そして宇喜多の二人が去った後、今度は斎藤利三、明智光忠、阿閉貞征ら、近在にいた家老達がやってきた。
「どうした、三人揃ってとは珍しいな。」
「左大弁様、お願いしたき儀がござります。」
代表して利三が話を進めるようだ。
「うむ、して何であろうか。」
「側室を設けなされ。」
「なっ!」
「煕様一筋はわかっておりますが、お家のためでござれば煕様とてご理解なされましょうぞ。」
「子なら光慶が居るではないか。」
「はっ。ご立派に成長なされました。が、ただお一人にこざいます。手足となる兄弟が居りませぬ。並の大名であればお一人でも良いでしょうが、明智は大きくなり申した。このままでは光慶様のご負担が大き過ぎまするぞ。」
「…ふうむ。光慶のためにも側室を娶れと…」
「左様でござる。今から子作りされればお年も離れており、お家騒動の恐れも有りませぬ。左大弁様に側室を入れたがっている大名なら山のようにござる。この半年で帰順した今一つ不安定なお味方をしっかり結ぶ絆にもなりまする。良いこと尽くめでござる。」
「それはそうであろうが、儂はすでに五十路ぞ。」
「五十路如きが何ほどの事。かの毛利元就公は五十路以降に六名も男子を授かっておりますぞ。最後の男子は元就公七一歳で設けてござれば、なんら障害になりませぬ。」
いや、あんな大英雄を引き合いに出されても…しかし側室か。これは盲点だった。まだまだ現代人の感覚が修正しきれていなかったな。政略結婚はこの当時の基本手段だ。いままでのように実利を提供する事のほうが異常ですらある。だがなあ………。まだまだ連続して合戦が待っている。合戦の隙を突いての過酷な子作りになるだろうが致し方ないか。

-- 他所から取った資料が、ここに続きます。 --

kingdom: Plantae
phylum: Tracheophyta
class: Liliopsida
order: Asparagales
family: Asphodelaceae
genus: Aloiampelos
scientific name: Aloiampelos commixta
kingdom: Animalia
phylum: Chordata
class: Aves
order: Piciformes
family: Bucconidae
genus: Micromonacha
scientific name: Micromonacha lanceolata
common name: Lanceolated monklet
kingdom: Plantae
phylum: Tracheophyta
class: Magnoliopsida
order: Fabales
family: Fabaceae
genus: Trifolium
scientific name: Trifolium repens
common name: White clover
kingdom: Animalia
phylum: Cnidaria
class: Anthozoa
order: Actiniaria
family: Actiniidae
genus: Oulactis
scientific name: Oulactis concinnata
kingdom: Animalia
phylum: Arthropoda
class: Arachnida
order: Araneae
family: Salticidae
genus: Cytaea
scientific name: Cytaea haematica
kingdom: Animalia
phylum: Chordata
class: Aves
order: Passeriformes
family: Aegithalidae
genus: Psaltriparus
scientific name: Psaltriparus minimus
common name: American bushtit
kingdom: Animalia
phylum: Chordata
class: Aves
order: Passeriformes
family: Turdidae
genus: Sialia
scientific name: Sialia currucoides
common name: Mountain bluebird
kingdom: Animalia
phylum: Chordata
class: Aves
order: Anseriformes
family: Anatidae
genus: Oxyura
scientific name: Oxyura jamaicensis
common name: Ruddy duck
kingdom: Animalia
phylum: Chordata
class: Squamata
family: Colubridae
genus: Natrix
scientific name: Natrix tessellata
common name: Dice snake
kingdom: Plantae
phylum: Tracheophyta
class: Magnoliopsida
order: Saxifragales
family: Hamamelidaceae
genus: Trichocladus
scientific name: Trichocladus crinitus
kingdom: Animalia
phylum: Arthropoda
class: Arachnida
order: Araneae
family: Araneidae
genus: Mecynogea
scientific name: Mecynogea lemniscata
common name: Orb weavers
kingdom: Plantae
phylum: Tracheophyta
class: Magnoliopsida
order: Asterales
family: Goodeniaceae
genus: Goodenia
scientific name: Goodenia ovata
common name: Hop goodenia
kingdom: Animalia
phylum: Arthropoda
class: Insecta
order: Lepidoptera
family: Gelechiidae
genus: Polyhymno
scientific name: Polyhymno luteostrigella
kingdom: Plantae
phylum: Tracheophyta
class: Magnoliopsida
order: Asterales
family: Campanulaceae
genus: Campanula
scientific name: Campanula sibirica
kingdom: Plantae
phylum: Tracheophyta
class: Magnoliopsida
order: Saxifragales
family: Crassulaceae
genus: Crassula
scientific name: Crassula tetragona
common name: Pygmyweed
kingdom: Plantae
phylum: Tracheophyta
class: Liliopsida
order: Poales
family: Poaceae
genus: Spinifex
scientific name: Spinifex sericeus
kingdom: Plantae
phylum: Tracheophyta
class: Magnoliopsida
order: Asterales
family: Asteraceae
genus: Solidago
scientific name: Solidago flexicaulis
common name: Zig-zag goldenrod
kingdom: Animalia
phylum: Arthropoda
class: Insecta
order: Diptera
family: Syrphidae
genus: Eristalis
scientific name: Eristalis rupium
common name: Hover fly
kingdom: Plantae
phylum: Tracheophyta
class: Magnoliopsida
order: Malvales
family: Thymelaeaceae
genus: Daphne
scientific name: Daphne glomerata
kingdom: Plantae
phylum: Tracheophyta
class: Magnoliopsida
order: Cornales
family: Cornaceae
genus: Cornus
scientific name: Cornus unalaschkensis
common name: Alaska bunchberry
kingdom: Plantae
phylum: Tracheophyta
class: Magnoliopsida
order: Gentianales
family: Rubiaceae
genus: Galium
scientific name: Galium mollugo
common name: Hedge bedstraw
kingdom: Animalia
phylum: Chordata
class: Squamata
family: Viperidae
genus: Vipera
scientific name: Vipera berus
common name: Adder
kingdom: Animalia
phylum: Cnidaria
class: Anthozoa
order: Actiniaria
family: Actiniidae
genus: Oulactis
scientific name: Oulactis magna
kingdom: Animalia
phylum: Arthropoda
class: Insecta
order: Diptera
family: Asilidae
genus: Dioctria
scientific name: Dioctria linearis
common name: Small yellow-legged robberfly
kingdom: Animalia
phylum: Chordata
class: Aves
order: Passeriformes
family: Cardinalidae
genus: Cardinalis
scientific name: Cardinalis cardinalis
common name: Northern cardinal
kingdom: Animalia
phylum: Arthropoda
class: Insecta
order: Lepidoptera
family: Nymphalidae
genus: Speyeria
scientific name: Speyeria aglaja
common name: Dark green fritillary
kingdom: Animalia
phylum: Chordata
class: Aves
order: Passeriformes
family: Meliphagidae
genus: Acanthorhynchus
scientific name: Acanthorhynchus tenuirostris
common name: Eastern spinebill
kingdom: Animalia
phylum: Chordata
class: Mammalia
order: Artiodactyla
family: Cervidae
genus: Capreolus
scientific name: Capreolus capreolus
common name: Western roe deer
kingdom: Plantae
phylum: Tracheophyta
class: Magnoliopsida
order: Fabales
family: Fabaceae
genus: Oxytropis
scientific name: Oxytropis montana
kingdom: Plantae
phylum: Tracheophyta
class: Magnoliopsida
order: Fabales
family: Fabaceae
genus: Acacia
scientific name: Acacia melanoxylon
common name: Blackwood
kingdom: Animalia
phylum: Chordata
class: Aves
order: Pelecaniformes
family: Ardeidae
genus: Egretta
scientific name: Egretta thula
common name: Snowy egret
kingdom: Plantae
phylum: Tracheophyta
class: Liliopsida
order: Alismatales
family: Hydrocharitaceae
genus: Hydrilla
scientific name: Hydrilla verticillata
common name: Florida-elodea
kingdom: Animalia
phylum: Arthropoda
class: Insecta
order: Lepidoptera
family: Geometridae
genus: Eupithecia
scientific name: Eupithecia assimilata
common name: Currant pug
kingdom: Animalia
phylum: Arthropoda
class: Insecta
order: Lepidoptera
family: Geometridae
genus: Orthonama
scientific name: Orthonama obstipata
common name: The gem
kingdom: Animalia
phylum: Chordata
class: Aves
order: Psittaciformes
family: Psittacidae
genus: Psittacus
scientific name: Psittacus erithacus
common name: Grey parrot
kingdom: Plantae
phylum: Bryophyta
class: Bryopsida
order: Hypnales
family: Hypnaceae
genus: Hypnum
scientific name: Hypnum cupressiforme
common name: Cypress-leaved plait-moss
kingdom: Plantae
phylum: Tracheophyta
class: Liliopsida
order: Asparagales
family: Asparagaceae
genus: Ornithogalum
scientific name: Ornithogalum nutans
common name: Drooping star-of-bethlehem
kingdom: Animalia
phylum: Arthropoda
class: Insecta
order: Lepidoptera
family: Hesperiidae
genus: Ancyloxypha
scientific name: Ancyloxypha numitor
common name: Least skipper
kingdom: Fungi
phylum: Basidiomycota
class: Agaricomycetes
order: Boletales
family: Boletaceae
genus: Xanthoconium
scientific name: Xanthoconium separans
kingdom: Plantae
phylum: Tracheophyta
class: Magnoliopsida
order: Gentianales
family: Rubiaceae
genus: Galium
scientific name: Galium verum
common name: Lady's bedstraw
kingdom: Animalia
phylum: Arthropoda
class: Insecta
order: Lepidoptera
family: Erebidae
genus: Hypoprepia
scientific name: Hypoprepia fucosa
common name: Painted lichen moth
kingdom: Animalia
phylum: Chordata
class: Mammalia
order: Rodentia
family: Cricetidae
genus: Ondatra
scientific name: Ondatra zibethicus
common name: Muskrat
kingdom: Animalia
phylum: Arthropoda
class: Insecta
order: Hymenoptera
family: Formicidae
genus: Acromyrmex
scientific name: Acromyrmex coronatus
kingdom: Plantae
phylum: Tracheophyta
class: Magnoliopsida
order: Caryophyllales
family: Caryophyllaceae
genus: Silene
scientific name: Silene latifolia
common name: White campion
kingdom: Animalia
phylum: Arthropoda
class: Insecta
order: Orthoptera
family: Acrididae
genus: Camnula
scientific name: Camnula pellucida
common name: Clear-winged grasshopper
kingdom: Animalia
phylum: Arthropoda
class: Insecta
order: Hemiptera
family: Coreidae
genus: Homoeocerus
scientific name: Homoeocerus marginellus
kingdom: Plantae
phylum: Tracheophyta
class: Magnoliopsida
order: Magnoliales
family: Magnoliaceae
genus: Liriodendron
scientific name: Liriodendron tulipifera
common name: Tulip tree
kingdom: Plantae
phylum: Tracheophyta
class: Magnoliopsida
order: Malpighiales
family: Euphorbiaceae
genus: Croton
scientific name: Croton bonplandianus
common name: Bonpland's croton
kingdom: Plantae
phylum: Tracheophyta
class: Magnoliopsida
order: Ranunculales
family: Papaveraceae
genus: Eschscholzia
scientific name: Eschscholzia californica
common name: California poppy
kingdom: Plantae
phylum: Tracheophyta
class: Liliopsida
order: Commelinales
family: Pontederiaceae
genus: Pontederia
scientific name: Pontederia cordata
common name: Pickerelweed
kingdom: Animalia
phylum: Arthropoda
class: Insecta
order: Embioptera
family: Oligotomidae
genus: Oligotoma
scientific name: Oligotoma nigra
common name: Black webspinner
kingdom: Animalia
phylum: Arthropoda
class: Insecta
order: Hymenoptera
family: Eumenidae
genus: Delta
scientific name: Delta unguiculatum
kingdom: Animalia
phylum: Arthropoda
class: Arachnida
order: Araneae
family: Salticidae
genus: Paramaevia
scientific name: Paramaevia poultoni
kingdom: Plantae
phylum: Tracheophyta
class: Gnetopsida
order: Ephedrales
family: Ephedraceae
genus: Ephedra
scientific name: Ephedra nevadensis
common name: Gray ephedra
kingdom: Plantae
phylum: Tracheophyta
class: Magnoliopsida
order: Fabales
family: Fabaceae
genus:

「わかった。儂に釣り合いそうな側室を選んでくれ。それに当たっては大名だけでなく、領内の庶民、そうだな丹波の農家の出で一名、山窩か河原者から一名、伊賀の忍びの里から一名、雑賀衆から一名といった具合に武家に偏らぬようにせよ。当然だが全部を網羅する必要はないぞ。たとえば…の話よ。商家は…これは実利での結びつきのほうが良かろうから無くとも良い。あと公家は無用じゃ。公家と武家の線引があやしくなる。他はこれと思う大名で良い。」
「お聞き届け戴きありがとうございまする。山窩か河原者からとは驚きましたが、云われてみれば当然ですな。」
「どうせ側室を取るなら此の際に明智の考えを世に広めたいのでな。武士や公家だけが偉いのではない。それぞれの職でそれぞれの役目がありそれは代わりの効かぬものなのだ。武士も鍛冶も商人も重要なのだ。」
「武士は農民こそ大切と思っていても、商家や鍛冶は内心で馬鹿にしておりましたからなあ。勿論明智の武士はそんなことは有りませぬぞ。」
「日ノ本の内で差別などしている余裕は無い。真の主敵は南蛮の侵略者と心得よ。柴田も徳川も南蛮に備えるための障害になるので排除致す。少し哀れであるが、かれらを手取り足取り導いてやる暇はないのだ。」
徳川も2代目の秀忠は手を取れそうだが初代はどうにもならん。野望が大きすぎる。細川同様に代替わりを促すしか無い。同じ野望でも伊達政宗は何故かそこまで危険視する必要を感じないのは何故だろう。無理と分かれば切り替えて大人しく出来るあの性格のためか。いや、伊達にはその野望よりもっと大きな夢を提示すれば乗って来る…そう思えるから怖くないのかもな。何より、家康と異なり新しい物好きなのが良い。それこそ、海軍提督の席でも提示してやるか。南蛮軍との決戦の現場最高指揮官でも匂わせれば目の色変えて食いついてきそうだ。